September 7, 2012 / 1:11 AM / 7 years ago

Gold spikes 2 percent; U.S. jobs data feeds hope for Fed easing

NEW YORK/LONDON (Reuters) - Gold shot up 2 percent on Friday for the second time in two weeks, hitting six-month highs as a tepid U.S. jobs report strengthened expectations of further monetary easing by the Federal Reserve.

Gold bars are displayed at a gold jewellery shop in the northern Indian city of Chandigarh April 11, 2012. REUTERS/Ajay Verma

Extending a month-long rally, spot gold bolted up by $30 an ounce just after the U.S. Labor Department reported that nonfarm payrolls rose 96,000 last month, well short of expectations for a 125,000 rise.

The numbers stoked expectations that Fed policy makers will agree at next week’s meeting to launch a third round of government bond buying, or quantitative easing, also known as QE3, to stimulate the world’s largest economy.

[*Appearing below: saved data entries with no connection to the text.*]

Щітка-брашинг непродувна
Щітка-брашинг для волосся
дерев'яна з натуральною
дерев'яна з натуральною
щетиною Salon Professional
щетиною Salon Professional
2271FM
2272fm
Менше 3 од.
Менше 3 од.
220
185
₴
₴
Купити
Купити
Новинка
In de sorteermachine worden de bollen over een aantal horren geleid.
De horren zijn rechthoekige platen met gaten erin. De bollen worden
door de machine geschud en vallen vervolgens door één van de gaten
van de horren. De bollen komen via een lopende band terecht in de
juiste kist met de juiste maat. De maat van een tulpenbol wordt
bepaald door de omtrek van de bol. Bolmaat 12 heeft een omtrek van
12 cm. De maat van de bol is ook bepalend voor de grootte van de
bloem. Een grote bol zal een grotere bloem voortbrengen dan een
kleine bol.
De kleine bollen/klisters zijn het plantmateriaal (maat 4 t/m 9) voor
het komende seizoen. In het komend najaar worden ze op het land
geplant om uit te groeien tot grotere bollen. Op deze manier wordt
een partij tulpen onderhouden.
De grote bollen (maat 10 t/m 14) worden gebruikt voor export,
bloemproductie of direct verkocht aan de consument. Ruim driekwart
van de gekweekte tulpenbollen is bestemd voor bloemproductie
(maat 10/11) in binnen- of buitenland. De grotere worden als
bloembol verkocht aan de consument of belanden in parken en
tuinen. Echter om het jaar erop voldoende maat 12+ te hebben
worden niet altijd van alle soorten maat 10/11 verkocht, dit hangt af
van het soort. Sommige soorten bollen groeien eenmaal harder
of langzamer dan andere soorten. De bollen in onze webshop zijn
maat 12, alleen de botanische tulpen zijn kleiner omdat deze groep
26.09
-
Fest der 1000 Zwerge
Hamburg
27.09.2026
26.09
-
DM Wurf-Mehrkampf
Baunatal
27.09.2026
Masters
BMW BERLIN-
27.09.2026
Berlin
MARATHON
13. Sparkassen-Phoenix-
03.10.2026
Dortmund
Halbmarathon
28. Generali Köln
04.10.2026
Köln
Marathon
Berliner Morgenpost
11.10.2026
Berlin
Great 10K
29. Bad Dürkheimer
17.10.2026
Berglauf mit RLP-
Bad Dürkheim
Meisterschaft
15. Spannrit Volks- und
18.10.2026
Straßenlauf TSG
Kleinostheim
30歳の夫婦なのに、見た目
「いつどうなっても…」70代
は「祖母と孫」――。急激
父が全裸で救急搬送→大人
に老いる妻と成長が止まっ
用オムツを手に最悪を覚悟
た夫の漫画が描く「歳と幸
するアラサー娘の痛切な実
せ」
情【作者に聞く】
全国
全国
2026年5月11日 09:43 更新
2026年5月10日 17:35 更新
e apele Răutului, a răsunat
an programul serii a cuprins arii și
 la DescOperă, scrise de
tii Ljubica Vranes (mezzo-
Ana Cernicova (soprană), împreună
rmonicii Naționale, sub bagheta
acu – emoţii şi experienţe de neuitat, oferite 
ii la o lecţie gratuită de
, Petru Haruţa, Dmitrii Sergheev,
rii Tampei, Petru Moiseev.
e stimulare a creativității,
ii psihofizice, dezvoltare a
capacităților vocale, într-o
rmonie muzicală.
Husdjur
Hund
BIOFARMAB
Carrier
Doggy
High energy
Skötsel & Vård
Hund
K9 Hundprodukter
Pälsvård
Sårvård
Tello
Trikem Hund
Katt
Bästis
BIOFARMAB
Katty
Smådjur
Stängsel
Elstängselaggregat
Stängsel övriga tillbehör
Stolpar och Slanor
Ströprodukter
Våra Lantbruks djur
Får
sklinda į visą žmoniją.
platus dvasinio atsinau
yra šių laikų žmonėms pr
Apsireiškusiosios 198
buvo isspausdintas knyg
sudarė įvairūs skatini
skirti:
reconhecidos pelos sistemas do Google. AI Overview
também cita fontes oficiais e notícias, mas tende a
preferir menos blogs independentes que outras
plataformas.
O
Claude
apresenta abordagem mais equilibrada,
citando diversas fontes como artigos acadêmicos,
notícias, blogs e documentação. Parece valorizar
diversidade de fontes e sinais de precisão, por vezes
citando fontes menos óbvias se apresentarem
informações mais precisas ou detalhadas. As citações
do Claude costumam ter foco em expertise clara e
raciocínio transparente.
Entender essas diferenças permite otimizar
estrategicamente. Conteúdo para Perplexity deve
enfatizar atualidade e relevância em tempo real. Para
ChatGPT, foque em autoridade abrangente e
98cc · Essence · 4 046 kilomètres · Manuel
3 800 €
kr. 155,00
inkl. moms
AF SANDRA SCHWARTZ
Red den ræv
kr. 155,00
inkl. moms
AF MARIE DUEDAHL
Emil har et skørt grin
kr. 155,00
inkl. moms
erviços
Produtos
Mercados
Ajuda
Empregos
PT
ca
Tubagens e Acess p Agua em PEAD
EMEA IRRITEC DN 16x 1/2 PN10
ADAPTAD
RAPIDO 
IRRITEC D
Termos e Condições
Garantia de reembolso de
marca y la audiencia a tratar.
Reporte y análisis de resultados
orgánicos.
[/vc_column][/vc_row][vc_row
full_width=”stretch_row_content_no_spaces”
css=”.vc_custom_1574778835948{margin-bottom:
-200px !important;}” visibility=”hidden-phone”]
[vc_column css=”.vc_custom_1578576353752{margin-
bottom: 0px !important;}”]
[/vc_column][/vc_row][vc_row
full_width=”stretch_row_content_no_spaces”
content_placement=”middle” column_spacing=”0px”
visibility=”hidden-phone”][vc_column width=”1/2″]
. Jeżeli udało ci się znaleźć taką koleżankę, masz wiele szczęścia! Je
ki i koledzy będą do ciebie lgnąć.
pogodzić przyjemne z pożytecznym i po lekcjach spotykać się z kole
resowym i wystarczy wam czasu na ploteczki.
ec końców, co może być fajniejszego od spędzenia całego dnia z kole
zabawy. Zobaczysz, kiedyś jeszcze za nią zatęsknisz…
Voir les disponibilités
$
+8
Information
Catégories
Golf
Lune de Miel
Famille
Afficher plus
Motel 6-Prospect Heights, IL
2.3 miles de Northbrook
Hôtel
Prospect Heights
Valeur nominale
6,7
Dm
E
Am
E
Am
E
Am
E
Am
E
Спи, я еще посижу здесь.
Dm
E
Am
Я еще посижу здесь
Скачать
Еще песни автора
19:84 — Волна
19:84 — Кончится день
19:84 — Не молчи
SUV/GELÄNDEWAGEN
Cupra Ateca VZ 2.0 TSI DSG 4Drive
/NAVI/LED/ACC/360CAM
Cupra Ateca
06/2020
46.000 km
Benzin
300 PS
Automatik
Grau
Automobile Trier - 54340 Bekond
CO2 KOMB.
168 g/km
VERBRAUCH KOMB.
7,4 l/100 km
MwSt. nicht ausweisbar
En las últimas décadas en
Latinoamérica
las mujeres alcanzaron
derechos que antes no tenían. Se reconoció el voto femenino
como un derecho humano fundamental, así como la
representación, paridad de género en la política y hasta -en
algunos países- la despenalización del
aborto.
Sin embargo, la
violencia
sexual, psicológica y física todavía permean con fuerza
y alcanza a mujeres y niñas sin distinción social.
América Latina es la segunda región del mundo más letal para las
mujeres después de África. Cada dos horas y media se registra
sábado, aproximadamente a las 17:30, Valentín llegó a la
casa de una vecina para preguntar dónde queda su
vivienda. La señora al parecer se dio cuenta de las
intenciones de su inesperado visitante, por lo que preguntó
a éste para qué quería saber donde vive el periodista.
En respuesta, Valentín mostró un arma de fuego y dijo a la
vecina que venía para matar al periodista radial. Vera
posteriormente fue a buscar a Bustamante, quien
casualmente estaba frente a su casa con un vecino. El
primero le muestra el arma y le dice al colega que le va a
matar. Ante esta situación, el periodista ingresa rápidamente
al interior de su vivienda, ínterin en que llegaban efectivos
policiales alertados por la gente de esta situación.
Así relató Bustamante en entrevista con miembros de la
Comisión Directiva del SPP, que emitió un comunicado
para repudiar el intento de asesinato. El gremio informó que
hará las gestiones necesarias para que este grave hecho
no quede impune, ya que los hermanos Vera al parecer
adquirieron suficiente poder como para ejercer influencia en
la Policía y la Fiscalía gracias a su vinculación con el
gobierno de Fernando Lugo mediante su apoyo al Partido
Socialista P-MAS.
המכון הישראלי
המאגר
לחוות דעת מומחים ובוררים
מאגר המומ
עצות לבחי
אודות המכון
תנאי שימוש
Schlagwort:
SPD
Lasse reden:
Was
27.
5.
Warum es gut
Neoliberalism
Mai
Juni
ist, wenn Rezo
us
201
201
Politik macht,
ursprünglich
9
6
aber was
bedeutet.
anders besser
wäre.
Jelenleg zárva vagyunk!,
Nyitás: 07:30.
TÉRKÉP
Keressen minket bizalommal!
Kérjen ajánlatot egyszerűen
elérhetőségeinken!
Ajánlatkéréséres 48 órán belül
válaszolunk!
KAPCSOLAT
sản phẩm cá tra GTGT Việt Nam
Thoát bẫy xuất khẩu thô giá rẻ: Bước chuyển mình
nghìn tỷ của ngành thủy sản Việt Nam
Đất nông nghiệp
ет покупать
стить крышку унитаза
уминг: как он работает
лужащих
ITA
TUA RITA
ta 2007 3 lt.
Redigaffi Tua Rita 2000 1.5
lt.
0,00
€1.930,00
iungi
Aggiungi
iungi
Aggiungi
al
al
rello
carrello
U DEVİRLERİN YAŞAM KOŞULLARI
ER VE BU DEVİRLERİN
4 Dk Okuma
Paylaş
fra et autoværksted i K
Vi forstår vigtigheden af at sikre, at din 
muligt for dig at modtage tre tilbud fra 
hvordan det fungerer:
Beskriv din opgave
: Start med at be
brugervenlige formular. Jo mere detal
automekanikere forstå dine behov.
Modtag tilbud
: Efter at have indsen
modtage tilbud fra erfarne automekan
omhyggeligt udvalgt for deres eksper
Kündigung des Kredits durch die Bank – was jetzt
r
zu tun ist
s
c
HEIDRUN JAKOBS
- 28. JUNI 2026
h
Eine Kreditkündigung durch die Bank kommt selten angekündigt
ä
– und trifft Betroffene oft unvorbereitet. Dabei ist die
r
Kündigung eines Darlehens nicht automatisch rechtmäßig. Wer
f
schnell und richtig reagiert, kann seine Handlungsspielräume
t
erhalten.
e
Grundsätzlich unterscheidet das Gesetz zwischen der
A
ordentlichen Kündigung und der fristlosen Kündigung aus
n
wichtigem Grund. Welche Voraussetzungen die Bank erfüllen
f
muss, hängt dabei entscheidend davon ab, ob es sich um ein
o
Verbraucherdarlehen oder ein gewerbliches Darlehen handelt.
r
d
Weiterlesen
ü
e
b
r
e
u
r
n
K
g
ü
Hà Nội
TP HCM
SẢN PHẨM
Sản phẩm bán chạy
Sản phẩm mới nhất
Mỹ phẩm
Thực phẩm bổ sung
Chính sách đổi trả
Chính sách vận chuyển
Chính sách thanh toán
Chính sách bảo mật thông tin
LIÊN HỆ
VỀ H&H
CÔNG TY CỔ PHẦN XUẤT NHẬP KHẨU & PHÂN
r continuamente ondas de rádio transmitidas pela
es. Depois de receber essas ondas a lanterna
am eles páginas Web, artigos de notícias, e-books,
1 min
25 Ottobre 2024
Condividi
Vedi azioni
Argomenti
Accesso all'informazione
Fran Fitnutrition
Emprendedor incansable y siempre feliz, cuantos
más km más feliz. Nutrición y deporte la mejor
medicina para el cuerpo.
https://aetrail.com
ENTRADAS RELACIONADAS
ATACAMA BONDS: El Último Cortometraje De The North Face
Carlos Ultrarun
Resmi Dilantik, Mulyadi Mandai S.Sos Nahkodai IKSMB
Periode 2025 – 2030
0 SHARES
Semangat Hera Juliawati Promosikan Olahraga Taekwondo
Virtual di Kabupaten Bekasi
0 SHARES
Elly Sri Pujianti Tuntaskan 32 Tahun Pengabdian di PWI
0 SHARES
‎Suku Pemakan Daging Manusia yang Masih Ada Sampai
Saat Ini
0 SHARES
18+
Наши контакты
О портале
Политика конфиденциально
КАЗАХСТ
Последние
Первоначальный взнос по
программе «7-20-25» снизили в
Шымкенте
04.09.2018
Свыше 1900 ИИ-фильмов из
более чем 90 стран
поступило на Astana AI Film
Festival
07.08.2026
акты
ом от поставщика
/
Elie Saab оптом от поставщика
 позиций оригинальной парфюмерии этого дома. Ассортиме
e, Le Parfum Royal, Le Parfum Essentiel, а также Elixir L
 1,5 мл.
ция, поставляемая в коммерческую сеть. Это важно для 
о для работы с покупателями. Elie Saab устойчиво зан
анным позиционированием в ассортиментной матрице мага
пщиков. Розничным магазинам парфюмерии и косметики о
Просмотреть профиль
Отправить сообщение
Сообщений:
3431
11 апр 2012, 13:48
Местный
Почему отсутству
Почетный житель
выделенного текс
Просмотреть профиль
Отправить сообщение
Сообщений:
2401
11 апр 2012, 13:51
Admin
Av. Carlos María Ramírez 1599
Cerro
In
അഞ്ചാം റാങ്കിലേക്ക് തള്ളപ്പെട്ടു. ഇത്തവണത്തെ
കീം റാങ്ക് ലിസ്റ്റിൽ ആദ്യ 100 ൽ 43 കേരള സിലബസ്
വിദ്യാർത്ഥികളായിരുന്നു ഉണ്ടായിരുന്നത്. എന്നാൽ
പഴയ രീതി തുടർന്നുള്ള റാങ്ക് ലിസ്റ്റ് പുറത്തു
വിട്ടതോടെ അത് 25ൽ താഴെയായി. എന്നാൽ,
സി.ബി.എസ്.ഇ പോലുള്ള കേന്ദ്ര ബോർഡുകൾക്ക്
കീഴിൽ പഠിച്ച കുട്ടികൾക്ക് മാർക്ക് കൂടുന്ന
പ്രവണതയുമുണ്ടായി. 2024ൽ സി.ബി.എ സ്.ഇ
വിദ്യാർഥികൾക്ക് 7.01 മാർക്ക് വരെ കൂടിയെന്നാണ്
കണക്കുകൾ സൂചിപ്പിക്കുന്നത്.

“Gold is going through the roof because this negative data makes QE3 more likely now,” said Daniel Briesemann, commodities analyst at Commerzbank in Frankfurt.

Spot gold ended the day up 2.06 percent at $1,736 per ounce, having touched its highest level since February. Copper also rallied while the dollar .DXY dived more than 1 percent.

U.S. futures settled up 2.05 percent at $1,740.5 an ounce after hitting $1,745.4, also the highest since February.

Bullion outperformed the euro, which hit four-month highs against the dollar, and the broader market. Silver and platinum also rose.

The Thomson Reuters-Jefferies CRB index .CRB of 19 commodities rose 0.9 percent.

Bullion secured its third straight weekly gain, the longest streak since January. With growing hope for monetary stimulus in Europe and the United States, investors boosted holdings of bullion by exchange-traded funds (ETFs) to a record this week.

Investors who had taken short positions in gold have been punished two Fridays in a row. Last week prices jumped 2 percent.

“A lot of people didn’t jump on the bandwagon (ahead of the data). The shorts are in trouble and will day trade out,” George Nickas, commodities broker at INTL FCStone, said.


Many investors worry that a third round of quantitative easing by the Fed — printing money to buy government bonds to keep long-term interest rates low — will lead to higher inflation. Gold prices doubled in the last four years, as the Fed implemented the first two rounds of quantitative easing.

Gold has rallied almost 10 percent since the start of August, pushing its 14-day relative strength index to 80, well above the 70 level that signals an overbought market to technical analysts.

Still, chart watchers say the rally may have further to run after gold broke out of a six-week trading range when it pierced $1,636 on August 21.

Thursday’s close above $1,700 per ounce provided psychological support to gold bulls, who had pushed prices to 5-1/2-month highs after the European Central Bank unveiled plans for a bond-buying program to stem the euro-zone debt crisis.


Investor appetite for hoarding gold shows no signs of abating. Holdings of gold-backed exchange-traded funds hit a record high of 72.1 million ounces, or 2,044 metric tons, by Thursday. ETF holdings were up more than 38 metric tons this year, with most of the rise occurring since August when hopes for stimulus from central banks started to run high.

Silver rose to its highest since mid-March at $33.71 per ounce. It was up 3.19 percent at $33.66 an ounce.

Platinum pierced $1,600 for the first time since April with focus still on dominant producer South Africa. The metal, mainly used in jewelry and auto catalysts, came off the session high and was up 0.51 percent late at $1,584.1 an ounce.

Two percent of shift workers at Lonmin Plc’s LONJ.J LMI.L South African operations arrived for work on Friday, the platinum miner said.

The world’s third-largest platinum miner has been crippled by a four-week strike at its Marikana operations. The company signed a “peace deal” with some of its unions on Thursday. However, that did not include militant breakaway union AMCU.

Palladium was up 1.26 percent at $649.7 an ounce.